- _ARTICLE_
Gifted and high-potential learners thrive when instruction goes beyond recall to include rich opportunities for critical thinking and creative expression. The Project LIFT ELA Lessons are a free set of English language arts lesson plans developed through a federal Javits Gifted and Talented Students Education Act grant by the University of Connecticut’s Renzulli Center for Creativity, Gifted Education, and Talent Development. These lessons support teachers in infusing discourse, higher-order thinking, and creativity into ELA instruction for primary grades.
What Is Project LIFT?
Project LIFT (Learning Informs Focused Teaching) was funded by the U.S. Department of Education and aims to enhance teacher preparation and practice in recognizing and developing advanced academic potential in early elementary students, especially in traditionally underserved populations. A core part of the project involved developing and sharing lesson clusters in both language arts and mathematics that promote discourse, complexity, and evidence-based thinking practices.
Overview of the ELA Lessons
The ELA packet includes a wide range of lessons for grades K–3 that (see lesson index). They:
- Align with Common Core standards and promote academic rigor.
- Emphasize critical and creative thinking within authentic literacy tasks.
- Provide structured opportunities for students to read, analyze, create, and communicate about text.
- Highlight observable high-potential behaviors such as fluency with ideas, originality, elaboration, and perceptive reasoning.
Sample Lesson: “What Happened in This Hole?”
One example from the kindergarten lessons invites students to explore a page from The Book with a Hole and use the FFOE strategy (Focus, Fluency, Originality, Elaboration) to generate ideas, draw scenes, and write narratives based on their interpretations. This task is designed to simultaneously build imagination, oral language, text interpretation, and narrative skills—while giving teachers a chance to observe high-potential thinking in context.
Why This Resource Is Valuable for Gifted Learners
The Project LIFT ELA lessons offer several advantages for teachers of gifted students:
- Ready-to-use lesson structures that embed challenge through questioning, discourse, and creative thinking.
- Differentiation built in through extension tasks and open-ended assessment prompts.

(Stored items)
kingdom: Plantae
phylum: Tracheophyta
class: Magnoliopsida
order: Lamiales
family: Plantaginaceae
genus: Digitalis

- _WRITTEN EXERCISE 1_
Revise the Project LIFT article from "One example from" down to "and creative thinking.", changing "kindergarten" to "first-grade".
- _WRITTEN EXERCISE 2_
Name each component of the FFOE strategy that the Project LIFT article spells out.
- _WRITTEN EXERCISE 3_
Extend the Project LIFT article past its final sentence.

- _FINAL ANSWER 1_
One example from the first-grade lessons invites students to explore a page from The Book with a Hole and use the FFOE strategy (Focus, Fluency, Originality, Elaboration) to generate ideas, draw scenes, and write narratives based on their interpretations. This task is designed to simultaneously build imagination, oral language, text interpretation, and narrative skills—while giving teachers a chance to observe high-potential thinking in context.
Why This Resource Is Valuable for Gifted Learners
The Project LIFT ELA lessons offer several advantages for teachers of gifted students:
- Ready-to-use lesson structures that embed challenge through questioning, discourse, and creative thinking.

- _FINAL ANSWER 2_
Focus, Fluency, Originality, Elaboration

- _FINAL ANSWER 3_
- Formative observation opportunities that help teachers document advanced behaviors during classroom learning.
Practical Tips for Implementation
- Begin by identifying specific high-potential behaviors you want to elicit (e.g., elaboration, resourcefulness).
- Use the reflection prompts included in lessons to guide student discussion and metacognition.
- Pair lessons with small group extensions for students ready for deeper exploration.
How to Use It
Teachers, gifted specialists, and homeschool parents can use Project LIFT ELA lessons in several flexible ways:
- As enrichment lessons embedded within core ELA instruction.
- During small group instruction to extend thinking for advanced or high-potential learners.
- As professional learning tools to study questioning strategies and observable gifted behaviors.
- With homeschool or parent-led learning groups looking for high-quality, research-based literacy experiences.
Because the lessons are free and clearly structured, they are especially helpful for educators who want to increase rigor without having to design tasks from scratch.
In Sum
Project LIFT’s ELA lessons are more than worksheets. They are tools that help educators blend core literacy instruction with the kind of high-level thinking gifted learners need. Grounded in research and designed for classroom use, these free resources are a valuable addition to any gifted or talent development toolkit.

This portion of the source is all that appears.